Items listed in a dataset:
--------------------

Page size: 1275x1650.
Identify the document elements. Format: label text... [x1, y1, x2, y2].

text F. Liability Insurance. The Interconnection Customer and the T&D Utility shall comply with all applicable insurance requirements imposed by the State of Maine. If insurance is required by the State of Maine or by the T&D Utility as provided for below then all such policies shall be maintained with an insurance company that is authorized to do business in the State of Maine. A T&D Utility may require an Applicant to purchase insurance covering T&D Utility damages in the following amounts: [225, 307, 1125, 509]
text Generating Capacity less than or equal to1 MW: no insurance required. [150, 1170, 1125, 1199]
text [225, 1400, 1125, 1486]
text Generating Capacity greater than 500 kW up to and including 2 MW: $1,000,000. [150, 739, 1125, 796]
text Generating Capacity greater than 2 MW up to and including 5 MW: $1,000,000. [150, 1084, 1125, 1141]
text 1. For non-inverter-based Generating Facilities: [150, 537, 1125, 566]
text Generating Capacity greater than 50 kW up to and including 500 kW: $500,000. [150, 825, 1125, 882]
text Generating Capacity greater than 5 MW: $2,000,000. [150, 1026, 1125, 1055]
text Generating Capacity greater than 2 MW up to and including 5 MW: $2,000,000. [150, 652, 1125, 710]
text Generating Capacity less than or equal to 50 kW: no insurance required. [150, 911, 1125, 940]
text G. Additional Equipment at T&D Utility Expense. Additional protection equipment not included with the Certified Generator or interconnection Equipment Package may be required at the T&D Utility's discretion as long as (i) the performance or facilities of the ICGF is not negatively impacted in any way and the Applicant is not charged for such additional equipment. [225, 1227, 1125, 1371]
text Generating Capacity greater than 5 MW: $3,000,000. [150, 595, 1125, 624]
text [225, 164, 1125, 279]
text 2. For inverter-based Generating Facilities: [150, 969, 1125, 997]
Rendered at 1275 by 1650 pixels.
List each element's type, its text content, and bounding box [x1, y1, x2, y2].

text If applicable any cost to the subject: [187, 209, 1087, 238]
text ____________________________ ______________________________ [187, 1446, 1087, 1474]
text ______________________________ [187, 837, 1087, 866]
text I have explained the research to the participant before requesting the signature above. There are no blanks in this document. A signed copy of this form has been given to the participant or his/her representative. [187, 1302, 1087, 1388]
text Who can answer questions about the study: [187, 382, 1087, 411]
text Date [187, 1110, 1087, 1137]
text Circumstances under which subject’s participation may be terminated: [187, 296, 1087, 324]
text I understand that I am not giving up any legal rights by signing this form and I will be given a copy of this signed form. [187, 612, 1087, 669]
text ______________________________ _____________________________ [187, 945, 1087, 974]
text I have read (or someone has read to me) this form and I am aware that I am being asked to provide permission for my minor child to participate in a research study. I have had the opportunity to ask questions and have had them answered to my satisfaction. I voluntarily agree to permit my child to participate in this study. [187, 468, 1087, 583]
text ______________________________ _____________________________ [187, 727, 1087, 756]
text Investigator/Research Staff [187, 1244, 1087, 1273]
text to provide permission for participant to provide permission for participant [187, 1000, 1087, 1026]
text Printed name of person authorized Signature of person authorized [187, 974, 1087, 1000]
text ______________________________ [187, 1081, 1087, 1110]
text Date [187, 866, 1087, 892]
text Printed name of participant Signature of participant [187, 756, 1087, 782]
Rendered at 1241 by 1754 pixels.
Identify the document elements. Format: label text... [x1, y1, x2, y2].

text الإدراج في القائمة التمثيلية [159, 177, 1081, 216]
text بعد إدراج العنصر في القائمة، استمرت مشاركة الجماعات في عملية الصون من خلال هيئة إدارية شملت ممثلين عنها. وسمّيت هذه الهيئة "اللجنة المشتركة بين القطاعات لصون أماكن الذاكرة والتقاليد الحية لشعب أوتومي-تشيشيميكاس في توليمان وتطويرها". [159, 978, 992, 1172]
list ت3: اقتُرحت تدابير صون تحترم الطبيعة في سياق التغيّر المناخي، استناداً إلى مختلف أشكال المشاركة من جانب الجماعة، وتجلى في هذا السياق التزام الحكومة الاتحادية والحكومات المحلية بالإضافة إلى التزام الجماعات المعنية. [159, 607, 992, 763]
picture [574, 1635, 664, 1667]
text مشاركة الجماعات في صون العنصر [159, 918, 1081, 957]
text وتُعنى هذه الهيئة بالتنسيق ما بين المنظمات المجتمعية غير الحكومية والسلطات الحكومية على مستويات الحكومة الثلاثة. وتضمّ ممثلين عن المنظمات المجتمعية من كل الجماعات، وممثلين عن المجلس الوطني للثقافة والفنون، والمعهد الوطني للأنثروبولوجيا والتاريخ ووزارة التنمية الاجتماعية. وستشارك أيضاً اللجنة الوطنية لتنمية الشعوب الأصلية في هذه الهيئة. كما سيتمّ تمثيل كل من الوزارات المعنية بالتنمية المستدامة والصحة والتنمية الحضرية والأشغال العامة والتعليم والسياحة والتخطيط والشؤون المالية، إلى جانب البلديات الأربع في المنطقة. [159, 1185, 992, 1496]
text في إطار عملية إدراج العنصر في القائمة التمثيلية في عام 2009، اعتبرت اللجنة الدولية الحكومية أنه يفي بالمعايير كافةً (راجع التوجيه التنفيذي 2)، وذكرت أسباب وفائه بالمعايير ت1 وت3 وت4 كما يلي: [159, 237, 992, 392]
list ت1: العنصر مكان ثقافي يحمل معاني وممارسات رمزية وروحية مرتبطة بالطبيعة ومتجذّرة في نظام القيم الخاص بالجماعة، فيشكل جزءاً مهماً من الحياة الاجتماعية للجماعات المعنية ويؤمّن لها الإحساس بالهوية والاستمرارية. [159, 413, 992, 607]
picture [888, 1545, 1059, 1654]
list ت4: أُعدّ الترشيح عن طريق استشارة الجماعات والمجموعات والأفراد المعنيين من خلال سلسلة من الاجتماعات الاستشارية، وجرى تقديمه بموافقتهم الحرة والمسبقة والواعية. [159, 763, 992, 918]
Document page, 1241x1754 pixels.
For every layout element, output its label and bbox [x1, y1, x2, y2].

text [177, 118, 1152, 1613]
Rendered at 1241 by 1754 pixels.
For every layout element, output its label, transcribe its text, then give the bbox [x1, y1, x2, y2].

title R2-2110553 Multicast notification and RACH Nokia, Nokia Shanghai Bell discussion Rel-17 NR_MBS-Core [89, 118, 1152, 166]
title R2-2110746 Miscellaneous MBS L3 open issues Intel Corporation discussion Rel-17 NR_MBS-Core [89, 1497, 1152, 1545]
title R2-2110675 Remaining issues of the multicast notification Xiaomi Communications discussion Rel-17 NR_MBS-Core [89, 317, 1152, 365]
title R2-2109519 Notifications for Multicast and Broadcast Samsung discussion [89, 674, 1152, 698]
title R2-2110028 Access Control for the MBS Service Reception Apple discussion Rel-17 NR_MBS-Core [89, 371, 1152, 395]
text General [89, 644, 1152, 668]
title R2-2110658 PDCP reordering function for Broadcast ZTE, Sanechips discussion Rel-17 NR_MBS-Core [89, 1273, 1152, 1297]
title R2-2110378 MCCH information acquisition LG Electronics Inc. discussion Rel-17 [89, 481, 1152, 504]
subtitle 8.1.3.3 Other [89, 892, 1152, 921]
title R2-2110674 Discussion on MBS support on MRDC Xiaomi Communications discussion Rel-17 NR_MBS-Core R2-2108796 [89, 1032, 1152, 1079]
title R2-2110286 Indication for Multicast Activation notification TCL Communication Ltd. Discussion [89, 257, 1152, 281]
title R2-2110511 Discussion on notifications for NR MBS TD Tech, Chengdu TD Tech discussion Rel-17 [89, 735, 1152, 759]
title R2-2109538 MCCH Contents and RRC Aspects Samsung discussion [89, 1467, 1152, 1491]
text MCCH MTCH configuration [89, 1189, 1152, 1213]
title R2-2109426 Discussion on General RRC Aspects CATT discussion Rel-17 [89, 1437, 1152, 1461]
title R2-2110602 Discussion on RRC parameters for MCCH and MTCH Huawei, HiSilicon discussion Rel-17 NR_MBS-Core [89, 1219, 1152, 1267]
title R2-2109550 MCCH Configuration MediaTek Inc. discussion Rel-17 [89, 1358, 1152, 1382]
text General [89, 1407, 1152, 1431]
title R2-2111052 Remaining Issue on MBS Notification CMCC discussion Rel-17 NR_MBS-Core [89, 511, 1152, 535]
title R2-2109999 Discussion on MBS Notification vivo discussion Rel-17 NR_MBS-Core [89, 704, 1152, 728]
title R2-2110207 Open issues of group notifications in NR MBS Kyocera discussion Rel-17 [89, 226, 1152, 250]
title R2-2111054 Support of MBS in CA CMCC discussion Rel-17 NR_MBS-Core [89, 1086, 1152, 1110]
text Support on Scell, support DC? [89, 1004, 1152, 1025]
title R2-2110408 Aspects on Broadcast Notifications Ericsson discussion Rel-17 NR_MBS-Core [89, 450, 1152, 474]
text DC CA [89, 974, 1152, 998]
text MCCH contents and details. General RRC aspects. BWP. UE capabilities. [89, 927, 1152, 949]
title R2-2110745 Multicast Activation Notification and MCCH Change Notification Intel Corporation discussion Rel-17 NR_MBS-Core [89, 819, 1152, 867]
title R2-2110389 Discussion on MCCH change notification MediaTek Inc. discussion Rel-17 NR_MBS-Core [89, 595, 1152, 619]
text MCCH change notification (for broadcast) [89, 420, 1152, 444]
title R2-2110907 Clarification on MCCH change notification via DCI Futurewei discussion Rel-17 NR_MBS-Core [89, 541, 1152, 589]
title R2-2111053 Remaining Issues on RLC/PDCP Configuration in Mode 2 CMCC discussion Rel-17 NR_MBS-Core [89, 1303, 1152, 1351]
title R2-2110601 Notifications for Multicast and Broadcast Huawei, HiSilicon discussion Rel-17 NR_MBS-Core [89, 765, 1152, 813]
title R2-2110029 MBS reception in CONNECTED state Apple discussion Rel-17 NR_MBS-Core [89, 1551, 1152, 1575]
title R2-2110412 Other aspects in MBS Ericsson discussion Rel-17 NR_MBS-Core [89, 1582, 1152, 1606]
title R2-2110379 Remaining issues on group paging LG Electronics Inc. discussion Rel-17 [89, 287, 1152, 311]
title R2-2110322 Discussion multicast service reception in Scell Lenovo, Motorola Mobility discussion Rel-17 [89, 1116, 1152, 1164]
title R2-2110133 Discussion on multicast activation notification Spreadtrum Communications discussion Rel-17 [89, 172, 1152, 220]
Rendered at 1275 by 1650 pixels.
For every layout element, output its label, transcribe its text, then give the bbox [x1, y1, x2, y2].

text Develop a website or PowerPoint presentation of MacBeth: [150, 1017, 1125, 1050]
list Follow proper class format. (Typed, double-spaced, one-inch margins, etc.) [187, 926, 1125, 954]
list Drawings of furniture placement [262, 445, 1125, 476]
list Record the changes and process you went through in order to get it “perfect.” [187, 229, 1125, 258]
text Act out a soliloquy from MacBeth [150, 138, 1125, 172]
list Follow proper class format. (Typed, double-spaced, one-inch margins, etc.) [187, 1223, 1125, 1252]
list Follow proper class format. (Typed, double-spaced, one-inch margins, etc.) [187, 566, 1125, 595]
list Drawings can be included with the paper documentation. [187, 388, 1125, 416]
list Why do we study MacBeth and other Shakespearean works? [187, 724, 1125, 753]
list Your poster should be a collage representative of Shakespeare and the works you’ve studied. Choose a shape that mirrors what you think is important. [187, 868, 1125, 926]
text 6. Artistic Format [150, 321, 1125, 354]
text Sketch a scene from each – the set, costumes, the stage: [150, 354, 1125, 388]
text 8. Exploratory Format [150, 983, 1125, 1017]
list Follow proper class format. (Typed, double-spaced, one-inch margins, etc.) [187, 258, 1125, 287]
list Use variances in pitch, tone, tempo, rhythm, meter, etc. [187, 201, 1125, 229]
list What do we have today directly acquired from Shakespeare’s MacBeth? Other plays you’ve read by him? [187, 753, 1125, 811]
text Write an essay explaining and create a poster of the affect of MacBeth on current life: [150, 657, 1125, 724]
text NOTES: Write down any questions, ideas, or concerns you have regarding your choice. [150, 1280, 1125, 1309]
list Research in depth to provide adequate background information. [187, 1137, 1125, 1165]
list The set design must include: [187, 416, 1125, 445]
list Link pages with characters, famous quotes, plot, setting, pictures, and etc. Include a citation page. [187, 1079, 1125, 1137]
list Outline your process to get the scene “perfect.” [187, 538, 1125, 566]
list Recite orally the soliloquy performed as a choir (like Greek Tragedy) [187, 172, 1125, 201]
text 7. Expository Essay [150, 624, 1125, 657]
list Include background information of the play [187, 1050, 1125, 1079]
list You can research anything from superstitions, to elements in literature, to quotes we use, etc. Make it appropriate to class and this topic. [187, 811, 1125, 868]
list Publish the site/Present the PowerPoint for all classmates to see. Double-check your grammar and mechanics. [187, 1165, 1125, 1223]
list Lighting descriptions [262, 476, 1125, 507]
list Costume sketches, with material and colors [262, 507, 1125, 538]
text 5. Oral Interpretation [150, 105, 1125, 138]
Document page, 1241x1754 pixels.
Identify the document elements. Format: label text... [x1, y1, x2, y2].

--------------------

**Problem to solve**
From the records above, determine how many lines hold "inverter" and give only that number.

**Response to the exercise**
2